Saturday, April 01, 2006

On the road.


April 1, Kingman.

Dylan is now four-and-a-half month old and a chubby happy little guy. I call him my "bibendum Michelin," after the Michelin ad character full of inflated tires.
I feel guilty that I haven't said a word about him in such a long time, when he fills my days. He's my joy, my challenge, my sun and my stars, my most important job, my everything, how could it be otherwise? I'm a new Mom.
Lately he started being difficult at nursing time, crying and refusing the breast when I know he's hungry, and I have to struggle with him for a while before he finally settles down to a normal, calm feeding. I suspect it has something to do with teething, but being a new Mom I have really no idea. The difficulty is compounded when we have to travel at night, because this is also when this strange new behavior is at its peak. It becomes a bit of a stressful wrestle, because when Fridman's truck is ready he has to leave right away, and in turn have to be ready to roll with the baby then no matter what.

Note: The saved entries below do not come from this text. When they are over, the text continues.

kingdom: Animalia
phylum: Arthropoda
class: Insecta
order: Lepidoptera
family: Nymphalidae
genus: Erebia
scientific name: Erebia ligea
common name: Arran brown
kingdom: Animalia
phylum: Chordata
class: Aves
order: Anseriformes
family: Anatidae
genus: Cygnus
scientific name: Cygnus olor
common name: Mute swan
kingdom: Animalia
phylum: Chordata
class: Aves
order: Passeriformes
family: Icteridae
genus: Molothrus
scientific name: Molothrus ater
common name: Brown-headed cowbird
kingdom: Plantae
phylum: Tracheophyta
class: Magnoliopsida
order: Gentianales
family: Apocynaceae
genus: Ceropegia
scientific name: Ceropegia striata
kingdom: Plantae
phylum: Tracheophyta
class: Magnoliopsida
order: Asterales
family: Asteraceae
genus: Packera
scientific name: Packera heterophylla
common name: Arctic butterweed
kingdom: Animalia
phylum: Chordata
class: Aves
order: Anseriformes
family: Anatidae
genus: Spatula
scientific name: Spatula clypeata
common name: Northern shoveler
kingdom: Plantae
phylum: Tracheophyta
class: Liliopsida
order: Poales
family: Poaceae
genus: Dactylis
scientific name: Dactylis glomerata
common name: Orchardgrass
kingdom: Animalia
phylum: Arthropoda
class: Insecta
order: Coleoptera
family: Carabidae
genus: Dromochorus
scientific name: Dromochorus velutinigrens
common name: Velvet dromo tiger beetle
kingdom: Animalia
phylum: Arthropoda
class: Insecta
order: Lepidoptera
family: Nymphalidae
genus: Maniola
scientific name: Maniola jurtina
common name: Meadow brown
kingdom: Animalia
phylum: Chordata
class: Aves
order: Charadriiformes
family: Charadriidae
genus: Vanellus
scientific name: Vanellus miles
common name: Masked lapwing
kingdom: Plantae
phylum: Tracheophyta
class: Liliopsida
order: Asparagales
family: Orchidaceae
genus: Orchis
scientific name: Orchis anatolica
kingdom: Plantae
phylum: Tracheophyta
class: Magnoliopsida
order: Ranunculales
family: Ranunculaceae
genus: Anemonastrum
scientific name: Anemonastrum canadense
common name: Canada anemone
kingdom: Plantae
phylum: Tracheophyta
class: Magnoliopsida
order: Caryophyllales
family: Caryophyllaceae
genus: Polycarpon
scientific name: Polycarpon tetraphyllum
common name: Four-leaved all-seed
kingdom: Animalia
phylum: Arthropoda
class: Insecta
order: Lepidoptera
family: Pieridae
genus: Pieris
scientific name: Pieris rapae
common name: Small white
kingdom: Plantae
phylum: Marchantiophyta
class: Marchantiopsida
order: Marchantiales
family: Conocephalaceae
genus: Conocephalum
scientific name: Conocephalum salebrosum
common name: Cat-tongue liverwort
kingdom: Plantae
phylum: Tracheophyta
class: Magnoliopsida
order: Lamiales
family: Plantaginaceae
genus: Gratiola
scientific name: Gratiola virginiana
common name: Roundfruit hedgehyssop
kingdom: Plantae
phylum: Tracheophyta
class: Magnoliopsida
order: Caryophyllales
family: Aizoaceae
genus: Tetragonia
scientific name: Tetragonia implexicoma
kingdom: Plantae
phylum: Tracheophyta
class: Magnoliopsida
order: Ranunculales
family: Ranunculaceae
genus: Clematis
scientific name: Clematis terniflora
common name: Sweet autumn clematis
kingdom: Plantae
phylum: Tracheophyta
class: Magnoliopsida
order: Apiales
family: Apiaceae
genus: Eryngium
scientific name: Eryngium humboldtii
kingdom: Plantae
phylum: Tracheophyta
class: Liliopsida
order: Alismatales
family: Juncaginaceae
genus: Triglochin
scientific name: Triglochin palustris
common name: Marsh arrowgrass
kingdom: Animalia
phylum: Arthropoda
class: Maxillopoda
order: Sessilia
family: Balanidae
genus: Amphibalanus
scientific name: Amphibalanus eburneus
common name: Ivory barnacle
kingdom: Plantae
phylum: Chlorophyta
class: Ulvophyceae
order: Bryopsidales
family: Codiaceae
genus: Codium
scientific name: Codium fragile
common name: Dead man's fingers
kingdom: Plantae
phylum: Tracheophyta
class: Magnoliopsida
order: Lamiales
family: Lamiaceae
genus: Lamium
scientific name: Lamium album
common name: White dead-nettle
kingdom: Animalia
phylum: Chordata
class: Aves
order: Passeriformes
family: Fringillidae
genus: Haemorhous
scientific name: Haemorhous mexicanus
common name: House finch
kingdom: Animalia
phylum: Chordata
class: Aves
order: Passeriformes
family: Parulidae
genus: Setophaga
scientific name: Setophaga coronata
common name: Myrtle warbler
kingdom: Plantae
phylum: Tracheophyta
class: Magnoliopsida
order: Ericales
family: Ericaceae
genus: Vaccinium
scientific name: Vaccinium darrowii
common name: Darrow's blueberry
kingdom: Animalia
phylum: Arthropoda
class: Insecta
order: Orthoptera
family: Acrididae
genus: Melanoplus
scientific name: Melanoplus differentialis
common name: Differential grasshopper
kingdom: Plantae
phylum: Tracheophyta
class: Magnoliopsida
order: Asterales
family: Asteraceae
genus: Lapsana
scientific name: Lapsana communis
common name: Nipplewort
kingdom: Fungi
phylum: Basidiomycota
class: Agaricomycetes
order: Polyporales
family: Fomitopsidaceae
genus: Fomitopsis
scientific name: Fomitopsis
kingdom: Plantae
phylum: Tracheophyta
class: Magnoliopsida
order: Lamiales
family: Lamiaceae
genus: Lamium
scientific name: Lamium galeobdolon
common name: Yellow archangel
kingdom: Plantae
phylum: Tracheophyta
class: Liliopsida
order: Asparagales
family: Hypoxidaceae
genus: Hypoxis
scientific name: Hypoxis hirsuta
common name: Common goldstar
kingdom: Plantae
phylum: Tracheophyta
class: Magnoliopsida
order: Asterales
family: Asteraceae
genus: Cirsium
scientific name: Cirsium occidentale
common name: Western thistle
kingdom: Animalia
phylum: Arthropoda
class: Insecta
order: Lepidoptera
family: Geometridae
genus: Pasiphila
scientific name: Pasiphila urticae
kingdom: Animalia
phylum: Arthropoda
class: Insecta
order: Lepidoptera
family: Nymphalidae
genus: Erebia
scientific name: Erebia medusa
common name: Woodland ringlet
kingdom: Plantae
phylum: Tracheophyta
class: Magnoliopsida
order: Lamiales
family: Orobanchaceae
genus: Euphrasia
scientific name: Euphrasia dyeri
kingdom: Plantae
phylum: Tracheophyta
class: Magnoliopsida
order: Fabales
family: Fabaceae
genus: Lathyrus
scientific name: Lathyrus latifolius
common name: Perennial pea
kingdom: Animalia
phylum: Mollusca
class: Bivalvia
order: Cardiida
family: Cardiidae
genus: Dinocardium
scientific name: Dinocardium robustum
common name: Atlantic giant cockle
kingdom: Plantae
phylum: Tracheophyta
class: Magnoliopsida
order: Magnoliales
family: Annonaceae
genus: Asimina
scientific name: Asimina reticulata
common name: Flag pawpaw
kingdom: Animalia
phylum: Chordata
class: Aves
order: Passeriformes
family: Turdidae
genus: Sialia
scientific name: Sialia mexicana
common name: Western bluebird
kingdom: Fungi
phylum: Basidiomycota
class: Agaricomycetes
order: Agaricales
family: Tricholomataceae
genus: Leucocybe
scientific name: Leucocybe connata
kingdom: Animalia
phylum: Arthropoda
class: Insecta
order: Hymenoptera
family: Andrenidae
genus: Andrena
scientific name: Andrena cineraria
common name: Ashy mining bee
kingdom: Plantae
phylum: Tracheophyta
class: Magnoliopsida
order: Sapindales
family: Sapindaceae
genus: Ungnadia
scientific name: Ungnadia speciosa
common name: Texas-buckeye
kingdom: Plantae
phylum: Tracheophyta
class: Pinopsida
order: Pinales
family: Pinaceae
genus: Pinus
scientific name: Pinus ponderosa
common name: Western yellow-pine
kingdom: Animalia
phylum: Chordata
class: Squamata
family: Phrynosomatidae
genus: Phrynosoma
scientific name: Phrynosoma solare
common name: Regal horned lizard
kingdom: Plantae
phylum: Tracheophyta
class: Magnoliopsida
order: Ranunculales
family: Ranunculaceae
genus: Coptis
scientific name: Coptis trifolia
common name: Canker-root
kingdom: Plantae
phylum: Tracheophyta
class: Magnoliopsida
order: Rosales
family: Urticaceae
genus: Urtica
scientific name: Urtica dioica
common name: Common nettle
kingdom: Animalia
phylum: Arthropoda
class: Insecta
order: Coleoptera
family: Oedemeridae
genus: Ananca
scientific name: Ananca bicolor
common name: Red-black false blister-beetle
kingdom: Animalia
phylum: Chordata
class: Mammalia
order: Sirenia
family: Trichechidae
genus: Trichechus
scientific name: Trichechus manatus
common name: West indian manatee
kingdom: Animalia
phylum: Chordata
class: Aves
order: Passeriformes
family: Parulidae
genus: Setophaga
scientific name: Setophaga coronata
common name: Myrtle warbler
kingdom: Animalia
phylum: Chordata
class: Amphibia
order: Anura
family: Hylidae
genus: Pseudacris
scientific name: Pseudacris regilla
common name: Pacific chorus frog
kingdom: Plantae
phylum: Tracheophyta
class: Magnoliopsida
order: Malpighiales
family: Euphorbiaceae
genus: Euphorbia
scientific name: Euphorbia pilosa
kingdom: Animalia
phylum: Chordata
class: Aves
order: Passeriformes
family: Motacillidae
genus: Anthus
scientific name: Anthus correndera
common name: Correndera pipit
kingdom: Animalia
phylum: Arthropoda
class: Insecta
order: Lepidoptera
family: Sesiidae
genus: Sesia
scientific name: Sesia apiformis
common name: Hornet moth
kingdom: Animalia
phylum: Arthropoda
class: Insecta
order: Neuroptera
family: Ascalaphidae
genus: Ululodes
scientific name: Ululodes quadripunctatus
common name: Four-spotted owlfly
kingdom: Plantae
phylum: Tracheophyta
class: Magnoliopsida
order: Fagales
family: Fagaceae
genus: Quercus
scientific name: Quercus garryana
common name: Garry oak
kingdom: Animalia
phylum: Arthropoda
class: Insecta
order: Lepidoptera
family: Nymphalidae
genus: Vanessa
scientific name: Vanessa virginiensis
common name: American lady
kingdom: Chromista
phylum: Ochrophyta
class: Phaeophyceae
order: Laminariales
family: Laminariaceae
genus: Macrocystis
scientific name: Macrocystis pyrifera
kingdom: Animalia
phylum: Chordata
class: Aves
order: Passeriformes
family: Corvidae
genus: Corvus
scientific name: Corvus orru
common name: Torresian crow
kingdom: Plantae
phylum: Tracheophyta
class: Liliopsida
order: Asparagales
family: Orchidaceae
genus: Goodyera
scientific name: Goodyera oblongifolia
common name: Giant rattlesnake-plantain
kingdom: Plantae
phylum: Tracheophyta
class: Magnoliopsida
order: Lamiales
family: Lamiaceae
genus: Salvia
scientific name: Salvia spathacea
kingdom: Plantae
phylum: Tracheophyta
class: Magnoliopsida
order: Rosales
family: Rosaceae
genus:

Furthermore Dylan seems to have settled into a routine of multiple feedings in the evening as well, so from 6 PM on or sometimes earlier it is a non-stop nursing marathon from which I emerge utterly drained. When we have to drive 150 miles afterwards I'd give anything for a life of boring normality. Then we get on the road and I wake up again listening to the BBC news announcer on the satellite radio and you couldn't make me give this up for anything in the world.
The circus is a hard place to be with a baby to care for, undeniably. Every little challenge is exacerbated, there is no comfort zone. And I've been talking a lot about all the hardships that come with this nomadic way of life, Murphy's law and all, baby or no baby. But the circus is also a place of much beauty and meaning, and above all it has enabled me to be with my partner and my baby as a family, something that until now seemed unattainable given our very different obligations. I want to thank Jim Judkins, the owner of Circus Chimera and our boss, for giving me this opportunity. Without him Fridman wouldn't wake up to his son's smile every day.
We'll be just fine, the eighth wonder of the world and I.